As president-elect of the National Birth Defects Prevention Network, as well as through her involvement with the American Cleft Palate–Craniofacial Association and Cleft Palate Foundation, which offers a helpline so families can call with questions, Cassell is hoping to affect health care policy.

“We need to make sure these children receive the necessary insurance to cover their costs of medical care and in doing so, make sure they have continued coverage. Some states, mandate coverage for children with autism, heart defects, and clefts,” Cassell said. “In North Carolina, we have mandated coverage for children with clefts, but a lot of parents are unaware of this because no one tells them.”

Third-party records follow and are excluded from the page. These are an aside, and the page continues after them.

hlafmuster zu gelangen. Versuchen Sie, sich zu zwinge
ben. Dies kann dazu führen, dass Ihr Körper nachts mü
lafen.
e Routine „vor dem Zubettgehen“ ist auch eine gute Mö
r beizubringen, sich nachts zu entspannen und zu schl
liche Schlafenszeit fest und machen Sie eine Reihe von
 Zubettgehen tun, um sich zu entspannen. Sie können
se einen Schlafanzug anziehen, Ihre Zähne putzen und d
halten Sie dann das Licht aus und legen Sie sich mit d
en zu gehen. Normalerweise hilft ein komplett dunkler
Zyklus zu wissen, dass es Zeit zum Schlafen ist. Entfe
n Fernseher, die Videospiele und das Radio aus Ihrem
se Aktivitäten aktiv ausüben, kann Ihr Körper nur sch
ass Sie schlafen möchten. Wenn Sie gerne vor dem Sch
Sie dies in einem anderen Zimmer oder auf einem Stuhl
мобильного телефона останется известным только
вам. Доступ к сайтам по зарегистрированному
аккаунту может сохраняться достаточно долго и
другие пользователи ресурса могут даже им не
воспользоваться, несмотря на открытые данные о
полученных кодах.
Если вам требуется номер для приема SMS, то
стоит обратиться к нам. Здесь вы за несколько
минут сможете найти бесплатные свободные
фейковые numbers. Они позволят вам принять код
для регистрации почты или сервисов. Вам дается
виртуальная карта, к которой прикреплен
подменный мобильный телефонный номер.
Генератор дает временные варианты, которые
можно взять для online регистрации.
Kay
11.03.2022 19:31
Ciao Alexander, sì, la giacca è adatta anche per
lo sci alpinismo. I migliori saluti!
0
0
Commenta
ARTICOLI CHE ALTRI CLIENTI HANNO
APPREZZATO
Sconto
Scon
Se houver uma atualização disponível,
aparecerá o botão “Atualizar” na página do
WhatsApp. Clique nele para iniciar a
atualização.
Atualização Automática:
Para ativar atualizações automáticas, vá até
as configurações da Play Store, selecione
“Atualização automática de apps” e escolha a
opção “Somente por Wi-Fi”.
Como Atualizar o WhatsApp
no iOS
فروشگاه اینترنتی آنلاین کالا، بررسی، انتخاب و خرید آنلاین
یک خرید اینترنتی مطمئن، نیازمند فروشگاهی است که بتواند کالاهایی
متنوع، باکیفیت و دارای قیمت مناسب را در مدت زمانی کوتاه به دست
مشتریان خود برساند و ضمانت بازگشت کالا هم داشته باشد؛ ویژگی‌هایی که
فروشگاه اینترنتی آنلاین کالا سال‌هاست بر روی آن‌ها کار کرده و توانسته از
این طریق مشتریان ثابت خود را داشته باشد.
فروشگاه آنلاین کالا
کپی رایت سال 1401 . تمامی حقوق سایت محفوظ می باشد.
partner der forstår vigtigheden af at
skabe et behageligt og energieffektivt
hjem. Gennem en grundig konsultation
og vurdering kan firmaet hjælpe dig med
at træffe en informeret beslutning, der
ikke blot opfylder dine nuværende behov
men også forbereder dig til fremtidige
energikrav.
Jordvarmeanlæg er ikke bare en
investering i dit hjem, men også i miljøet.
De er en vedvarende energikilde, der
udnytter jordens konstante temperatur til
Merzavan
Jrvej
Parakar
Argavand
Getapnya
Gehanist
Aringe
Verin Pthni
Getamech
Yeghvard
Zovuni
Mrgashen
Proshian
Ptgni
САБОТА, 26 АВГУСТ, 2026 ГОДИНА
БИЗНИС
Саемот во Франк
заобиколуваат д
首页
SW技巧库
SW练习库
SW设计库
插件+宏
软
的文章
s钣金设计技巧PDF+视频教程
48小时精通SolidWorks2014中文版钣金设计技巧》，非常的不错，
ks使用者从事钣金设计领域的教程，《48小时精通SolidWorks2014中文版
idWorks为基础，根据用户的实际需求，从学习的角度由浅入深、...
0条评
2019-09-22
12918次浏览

In 2004, hospital costs for stays due to birth defects totaled $2.6 billion, according to Cassell. Most cost estimates are due to medical use and some health service use.

“Current cost estimates we have severely under-estimate the lifetime costs because they don’t take into account special education and out-of-pocket/caregiver costs,” Cassell said.

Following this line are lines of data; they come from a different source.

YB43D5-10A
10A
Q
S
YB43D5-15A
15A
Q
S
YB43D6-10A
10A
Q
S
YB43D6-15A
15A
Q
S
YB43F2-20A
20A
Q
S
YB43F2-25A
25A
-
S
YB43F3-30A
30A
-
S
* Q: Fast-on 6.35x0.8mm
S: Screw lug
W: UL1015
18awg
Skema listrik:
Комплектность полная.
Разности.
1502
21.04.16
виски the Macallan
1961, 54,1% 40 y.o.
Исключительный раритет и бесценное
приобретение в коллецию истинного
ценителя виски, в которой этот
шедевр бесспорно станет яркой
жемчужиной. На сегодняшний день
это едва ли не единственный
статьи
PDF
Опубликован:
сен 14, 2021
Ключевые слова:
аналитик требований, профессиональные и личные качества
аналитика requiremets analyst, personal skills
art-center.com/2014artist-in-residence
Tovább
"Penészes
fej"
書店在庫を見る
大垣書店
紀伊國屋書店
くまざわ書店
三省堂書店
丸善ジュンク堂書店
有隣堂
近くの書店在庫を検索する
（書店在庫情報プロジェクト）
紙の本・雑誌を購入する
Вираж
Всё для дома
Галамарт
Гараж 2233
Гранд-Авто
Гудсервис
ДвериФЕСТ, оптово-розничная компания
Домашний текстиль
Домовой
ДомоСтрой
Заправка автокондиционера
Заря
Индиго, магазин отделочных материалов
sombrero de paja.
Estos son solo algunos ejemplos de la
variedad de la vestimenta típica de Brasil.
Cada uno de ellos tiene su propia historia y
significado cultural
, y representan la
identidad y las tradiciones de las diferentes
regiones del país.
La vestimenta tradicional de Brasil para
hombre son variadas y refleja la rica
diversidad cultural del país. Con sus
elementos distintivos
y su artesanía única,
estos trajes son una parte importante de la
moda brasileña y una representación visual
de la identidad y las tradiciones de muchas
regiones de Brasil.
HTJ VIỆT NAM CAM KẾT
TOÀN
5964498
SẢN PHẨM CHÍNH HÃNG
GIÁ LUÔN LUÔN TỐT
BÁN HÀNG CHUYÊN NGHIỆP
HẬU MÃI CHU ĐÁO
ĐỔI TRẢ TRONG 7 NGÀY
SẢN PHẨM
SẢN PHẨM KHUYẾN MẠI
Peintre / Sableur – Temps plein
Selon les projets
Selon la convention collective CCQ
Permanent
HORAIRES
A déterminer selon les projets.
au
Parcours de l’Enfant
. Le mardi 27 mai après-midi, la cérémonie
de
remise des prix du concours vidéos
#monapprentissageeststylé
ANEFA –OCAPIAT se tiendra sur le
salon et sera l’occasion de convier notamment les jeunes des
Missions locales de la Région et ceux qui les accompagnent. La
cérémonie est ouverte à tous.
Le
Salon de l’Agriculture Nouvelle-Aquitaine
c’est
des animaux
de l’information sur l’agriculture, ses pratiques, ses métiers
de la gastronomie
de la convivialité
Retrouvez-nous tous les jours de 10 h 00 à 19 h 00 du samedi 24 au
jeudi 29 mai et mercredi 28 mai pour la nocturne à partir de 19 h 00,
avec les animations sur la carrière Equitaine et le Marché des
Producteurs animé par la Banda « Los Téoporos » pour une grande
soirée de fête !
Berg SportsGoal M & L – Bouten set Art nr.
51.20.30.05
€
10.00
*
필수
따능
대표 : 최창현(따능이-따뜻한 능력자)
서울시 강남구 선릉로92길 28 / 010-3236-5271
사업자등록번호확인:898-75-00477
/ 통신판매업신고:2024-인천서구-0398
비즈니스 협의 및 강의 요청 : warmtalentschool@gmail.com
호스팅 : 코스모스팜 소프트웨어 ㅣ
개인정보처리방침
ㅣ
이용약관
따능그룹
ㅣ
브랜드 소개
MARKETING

Access to consistent, coordinated care not only impacts the bottom line; it also impacts quality of life.

“We know from studies of children with special health care needs that not having a regular source of care leads to greater service use, more secondary conditions, such as attention deficit disorder and developmental disabilities, and higher costs, thus leading to poorer health outcomes. Having a regular source of care is directly related to having insurance.”

Cassell recently received the March of Dimes Basil O’Connor Starter Scholar Research Award to conduct a comprehensive study of children with birth defects. This study will examine: 1) patterns and predictors of hospital use, referral to early intervention, and costs for children with birth defects; 2) timeliness of hospital services; and 3) effects of health insurance, both public and private, and residential location on hospital use, referral to early intervention, cost and timeliness of services.

Cassell’s research could potentially impact the medical community, policy makers and ultimately, children with birth defects and their families.

Simultaneously, researchers all over the world are working diligently to identify the causes of birth defects (66 percent of the causes remain unknown, according to the March of Dimes), while the moral and ethical implications of scientific advances, such as genetic testing, are debated in the public sphere.
In the midst of it all, families like the Lynch’s, touched by extraordinary circumstances, lead mostly ordinary daily lives…and are grateful for every minute together.

“Families adapt based on what they’re presented. When I don’t get the worst case, it’s a celebration — because that’s where we’ve been,” Lynch said. “We don’t take ourselves too seriously.”

Lisa A. Patterson is senior writer in the Office of Public Relations.